Diese medienübergreifende Ausstellung will die Geschichte der Lehrmaterialien in der kunstgeschichtlichen Lehre in ihrer Bandbreite zeigen. Zu den ausgewählten Exponaten gehören Glas- und Kleinbilddias, Mikrofiches, Lehrbücher und Mappenwerke sowie Gipsabgüsse von dreidimensionalen Kunstwerken. Anhand der ausgestellten Objekte werden Antworten auf die folgenden Fragen gesucht: In welcher Weise wurde/wird kunstgeschichtliches Wissen vermittelt? Welche Materialien wurden/ werden dafür in der Lehre eingesetzt? Die Idee für diese Ausstellung stand lange vor der Corona-Pandemie, die die Änderungen in der Lehre durch Digitalisierung maßgebend beschleunigt hat, aber uns auch zwang, nach einer alternativen Form für die Präsentation der Objekte zu suchen, die ursprünglich in der Bibliothek des Kunstgeschichtlichen Instituts im Frühling 2020 hätte stattfinden sollen. 

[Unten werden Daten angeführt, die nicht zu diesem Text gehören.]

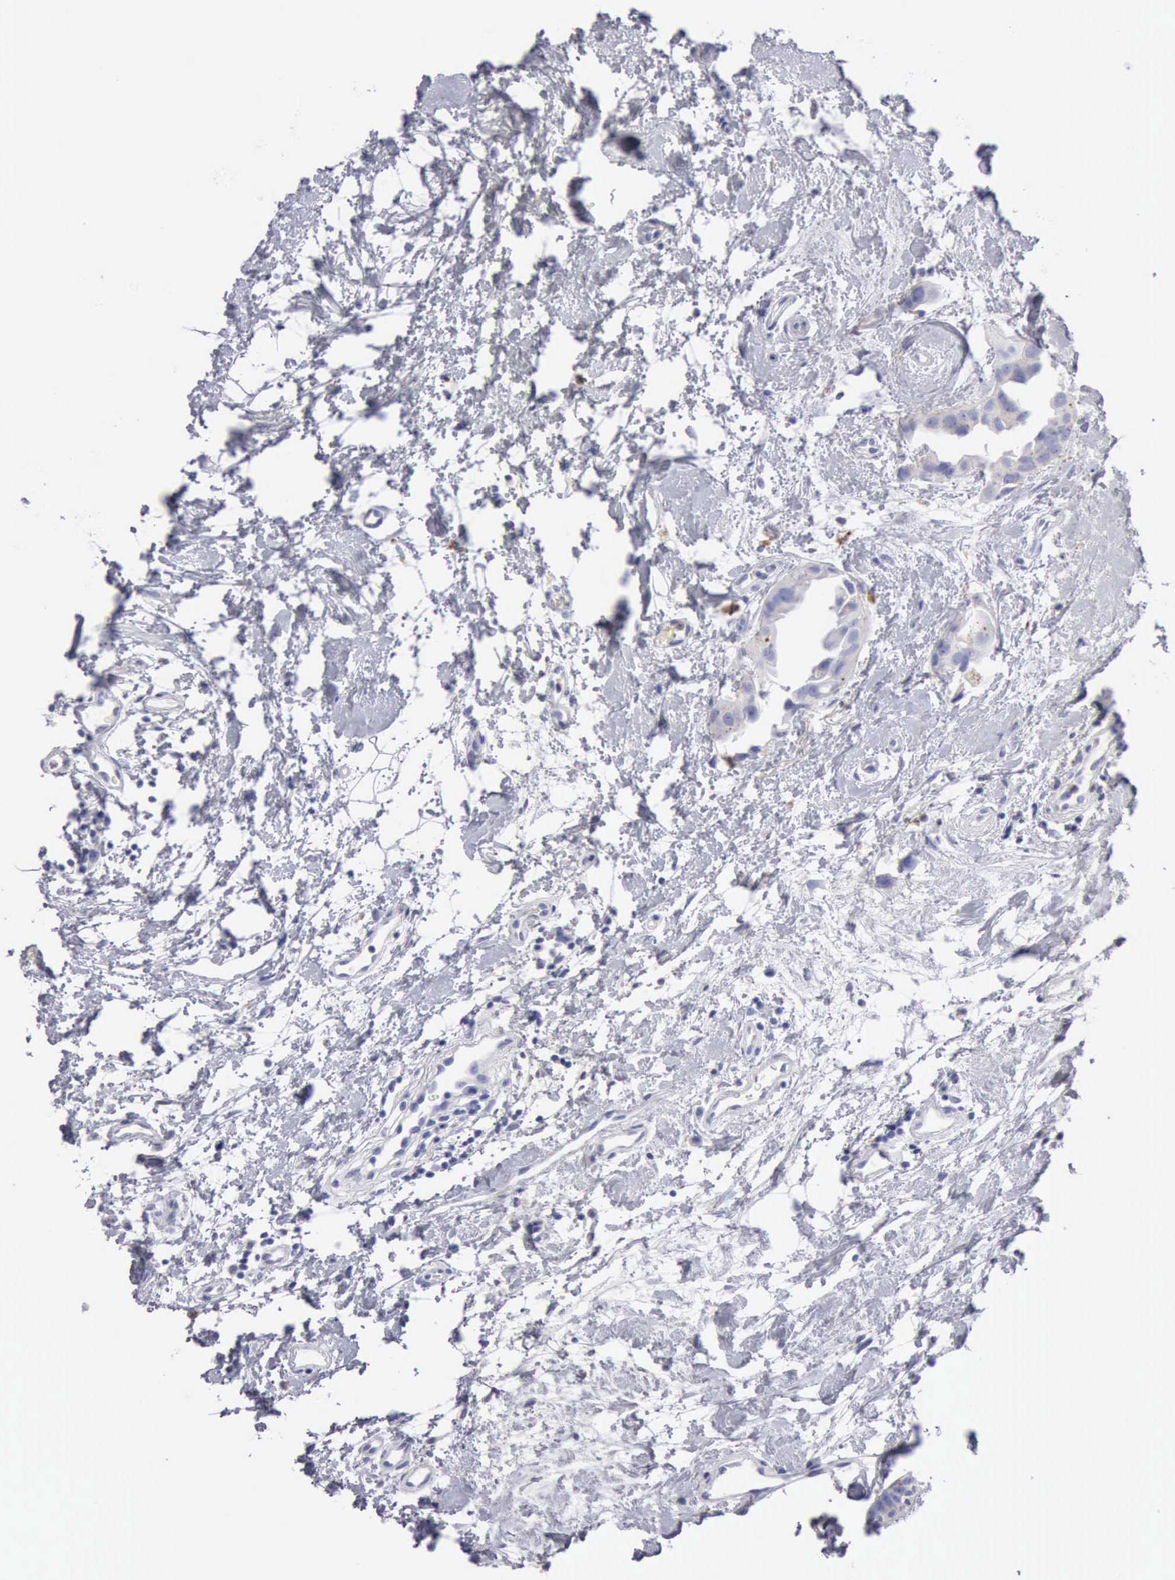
{"staining": {"intensity": "weak", "quantity": "<25%", "location": "cytoplasmic/membranous"}, "tissue": "breast cancer", "cell_type": "Tumor cells", "image_type": "cancer", "snomed": [{"axis": "morphology", "description": "Duct carcinoma"}, {"axis": "topography", "description": "Breast"}], "caption": "DAB immunohistochemical staining of breast intraductal carcinoma demonstrates no significant expression in tumor cells.", "gene": "CTSS", "patient": {"sex": "female", "age": 40}}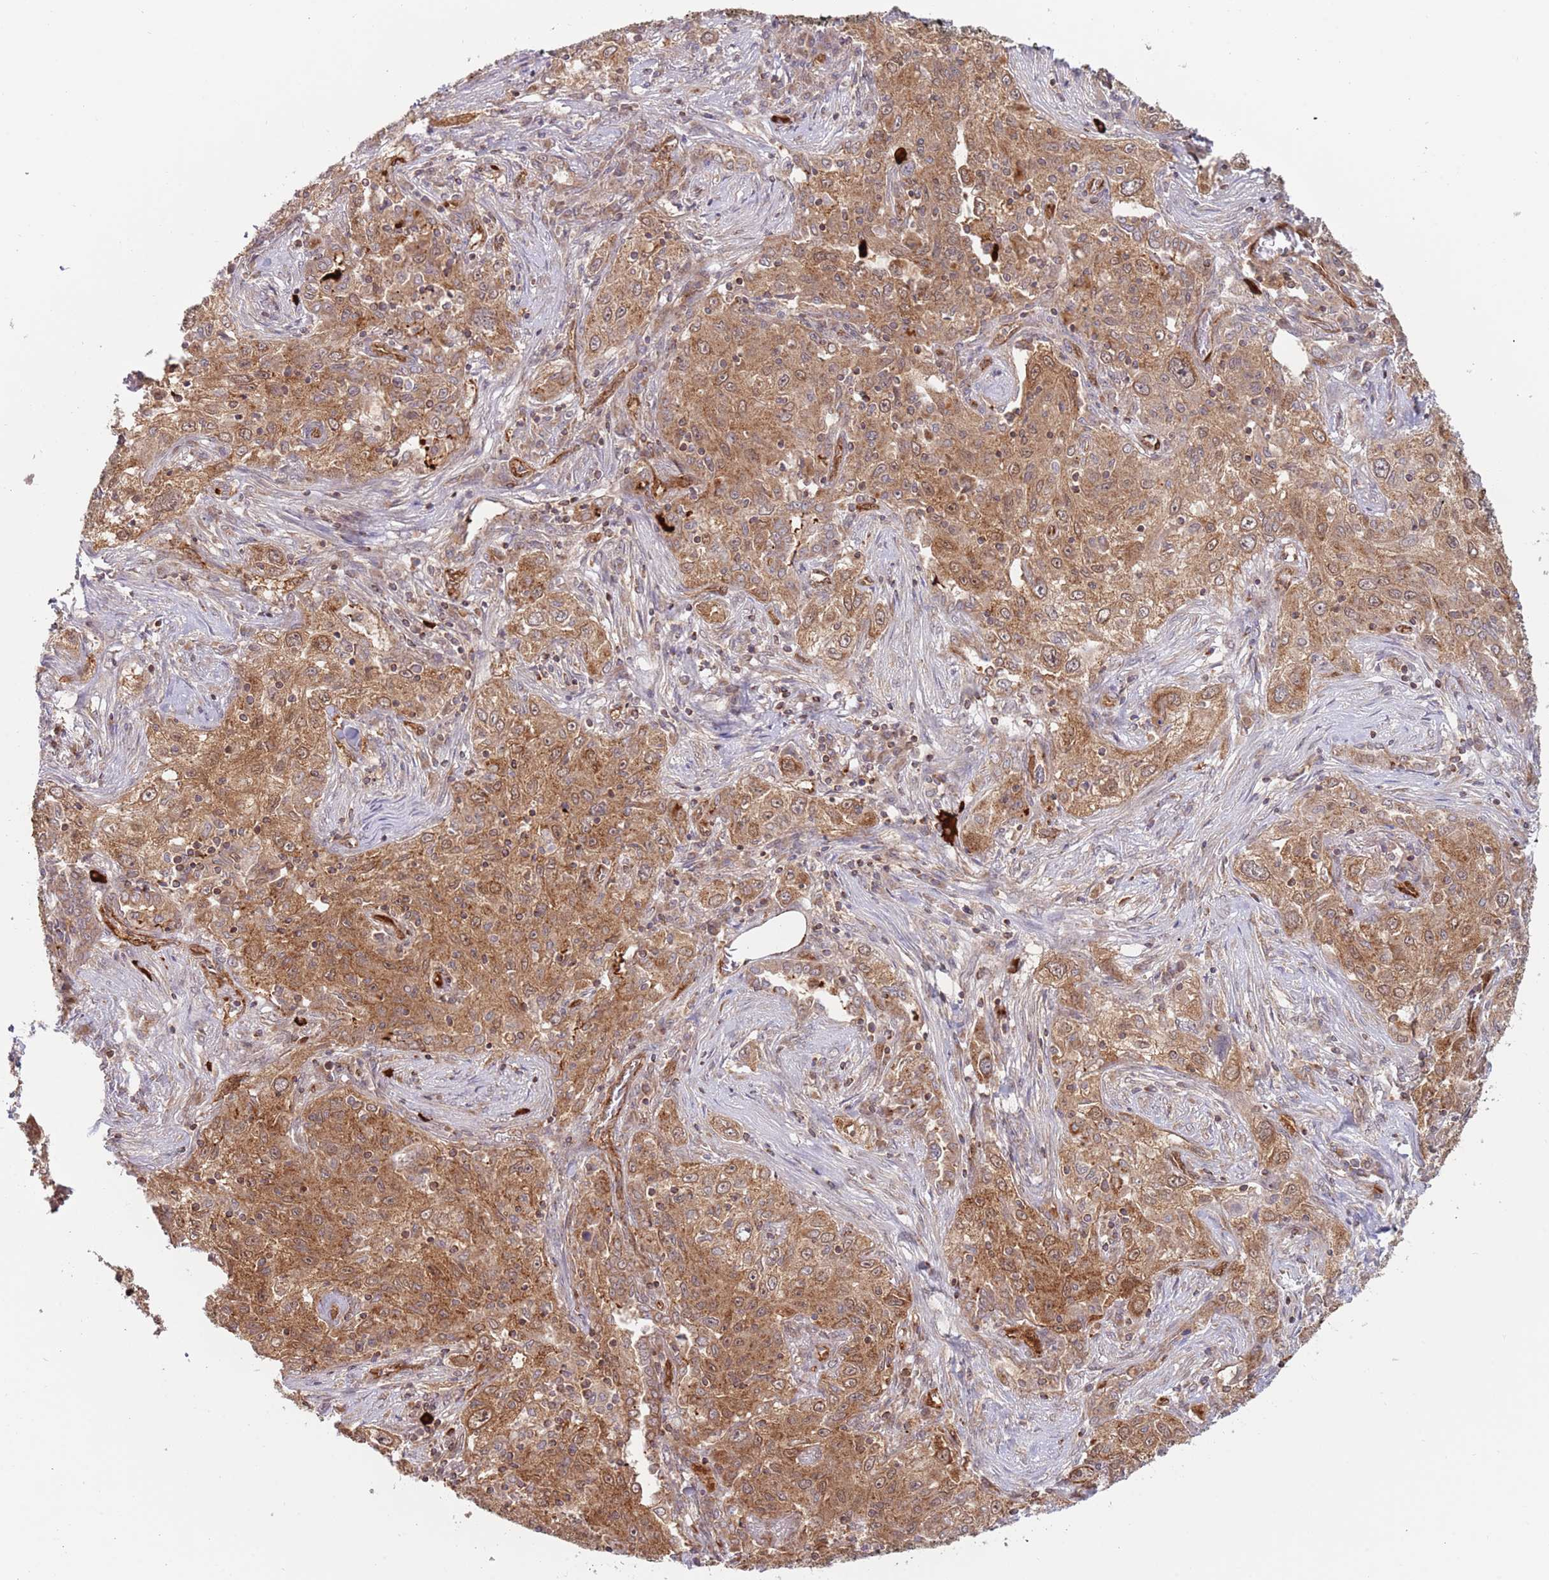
{"staining": {"intensity": "moderate", "quantity": ">75%", "location": "cytoplasmic/membranous"}, "tissue": "lung cancer", "cell_type": "Tumor cells", "image_type": "cancer", "snomed": [{"axis": "morphology", "description": "Squamous cell carcinoma, NOS"}, {"axis": "topography", "description": "Lung"}], "caption": "This is an image of IHC staining of squamous cell carcinoma (lung), which shows moderate expression in the cytoplasmic/membranous of tumor cells.", "gene": "GUK1", "patient": {"sex": "female", "age": 69}}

Mit den Lehrmitteln aus den späten 19. Jahrhundert bis zu unseren Tagen möchten wir die Veränderungen in der Lehre und den Wandel des Mediums Bild durch technischen Fortschritt, innovative Vermittlungsstrategien und vielfältige Lehrmethoden präsentieren. Aber auch denjenigen, die sich für die Geschichte des Kunstgeschichtlichen Instituts in Frankfurt interessieren, bietet die Ausstellung interessante Einsichten zu den Anfängen des Faches an der Universität. Anhand von Objekten werden bedeutende Geschehnisse aus der Institutsgeschichte und prägende Professoren von der Gründung 1915 bis zum Kriegsende vorgestellt.